_Exercise objective_
Please reproduce the entries below line for line, without changing any character.

Records in a dataset:
-------

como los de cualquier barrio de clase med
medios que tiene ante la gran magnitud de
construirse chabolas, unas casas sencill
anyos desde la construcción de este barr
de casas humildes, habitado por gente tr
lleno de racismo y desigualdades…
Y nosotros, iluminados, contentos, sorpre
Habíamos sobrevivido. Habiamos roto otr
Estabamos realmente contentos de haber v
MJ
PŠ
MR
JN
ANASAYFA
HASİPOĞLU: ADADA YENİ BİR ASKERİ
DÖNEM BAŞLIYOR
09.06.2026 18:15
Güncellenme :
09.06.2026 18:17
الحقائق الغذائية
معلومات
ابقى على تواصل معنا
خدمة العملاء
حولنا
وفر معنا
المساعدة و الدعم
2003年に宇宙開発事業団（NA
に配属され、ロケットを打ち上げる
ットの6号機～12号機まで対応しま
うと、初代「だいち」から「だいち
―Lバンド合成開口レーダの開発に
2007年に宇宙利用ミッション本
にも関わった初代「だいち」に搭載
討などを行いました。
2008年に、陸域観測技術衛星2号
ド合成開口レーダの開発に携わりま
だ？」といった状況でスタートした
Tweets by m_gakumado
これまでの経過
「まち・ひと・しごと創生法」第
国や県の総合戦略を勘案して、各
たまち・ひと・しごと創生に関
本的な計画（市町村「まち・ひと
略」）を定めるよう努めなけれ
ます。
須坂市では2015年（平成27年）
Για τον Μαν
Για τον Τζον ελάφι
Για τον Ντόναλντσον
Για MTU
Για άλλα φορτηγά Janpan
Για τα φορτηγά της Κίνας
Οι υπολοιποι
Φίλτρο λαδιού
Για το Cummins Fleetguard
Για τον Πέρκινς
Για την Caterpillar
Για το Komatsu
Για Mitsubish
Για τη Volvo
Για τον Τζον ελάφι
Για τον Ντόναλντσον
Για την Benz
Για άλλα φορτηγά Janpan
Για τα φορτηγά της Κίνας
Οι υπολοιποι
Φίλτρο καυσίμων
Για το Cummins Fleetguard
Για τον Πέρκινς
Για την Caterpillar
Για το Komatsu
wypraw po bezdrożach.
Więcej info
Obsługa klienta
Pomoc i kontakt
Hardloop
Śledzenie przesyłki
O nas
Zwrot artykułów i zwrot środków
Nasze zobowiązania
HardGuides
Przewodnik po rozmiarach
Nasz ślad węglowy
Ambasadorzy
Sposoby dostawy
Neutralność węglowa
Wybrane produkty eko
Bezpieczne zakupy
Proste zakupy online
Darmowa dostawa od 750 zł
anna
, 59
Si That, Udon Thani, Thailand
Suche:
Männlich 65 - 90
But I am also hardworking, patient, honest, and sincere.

-------

_Reply_
como los de cualquier barrio de clase med
medios que tiene ante la gran magnitud de
construirse chabolas, unas casas sencill
anyos desde la construcción de este barr
de casas humildes, habitado por gente tr
lleno de racismo y desigualdades…
Y nosotros, iluminados, contentos, sorpre
Habíamos sobrevivido. Habiamos roto otr
Estabamos realmente contentos de haber v
MJ
PŠ
MR
JN
ANASAYFA
HASİPOĞLU: ADADA YENİ BİR ASKERİ
DÖNEM BAŞLIYOR
09.06.2026 18:15
Güncellenme :
09.06.2026 18:17
الحقائق الغذائية
معلومات
ابقى على تواصل معنا
خدمة العملاء
حولنا
وفر معنا
المساعدة و الدعم
2003年に宇宙開発事業団（NA
に配属され、ロケットを打ち上げる
ットの6号機～12号機まで対応しま
うと、初代「だいち」から「だいち
―Lバンド合成開口レーダの開発に
2007年に宇宙利用ミッション本
にも関わった初代「だいち」に搭載
討などを行いました。
2008年に、陸域観測技術衛星2号
ド合成開口レーダの開発に携わりま
だ？」といった状況でスタートした
Tweets by m_gakumado
これまでの経過
「まち・ひと・しごと創生法」第
国や県の総合戦略を勘案して、各
たまち・ひと・しごと創生に関
本的な計画（市町村「まち・ひと
略」）を定めるよう努めなけれ
ます。
須坂市では2015年（平成27年）
Για τον Μαν
Για τον Τζον ελάφι
Για τον Ντόναλντσον
Για MTU
Για άλλα φορτηγά Janpan
Για τα φορτηγά της Κίνας
Οι υπολοιποι
Φίλτρο λαδιού
Για το Cummins Fleetguard
Για τον Πέρκινς
Για την Caterpillar
Για το Komatsu
Για Mitsubish
Για τη Volvo
Για τον Τζον ελάφι
Για τον Ντόναλντσον
Για την Benz
Για άλλα φορτηγά Janpan
Για τα φορτηγά της Κίνας
Οι υπολοιποι
Φίλτρο καυσίμων
Για το Cummins Fleetguard
Για τον Πέρκινς
Για την Caterpillar
Για το Komatsu
wypraw po bezdrożach.
Więcej info
Obsługa klienta
Pomoc i kontakt
Hardloop
Śledzenie przesyłki
O nas
Zwrot artykułów i zwrot środków
Nasze zobowiązania
HardGuides
Przewodnik po rozmiarach
Nasz ślad węglowy
Ambasadorzy
Sposoby dostawy
Neutralność węglowa
Wybrane produkty eko
Bezpieczne zakupy
Proste zakupy online
Darmowa dostawa od 750 zł
anna
, 59
Si That, Udon Thani, Thailand
Suche:
Männlich 65 - 90
But I am also hardworking, patient, honest, and sincere.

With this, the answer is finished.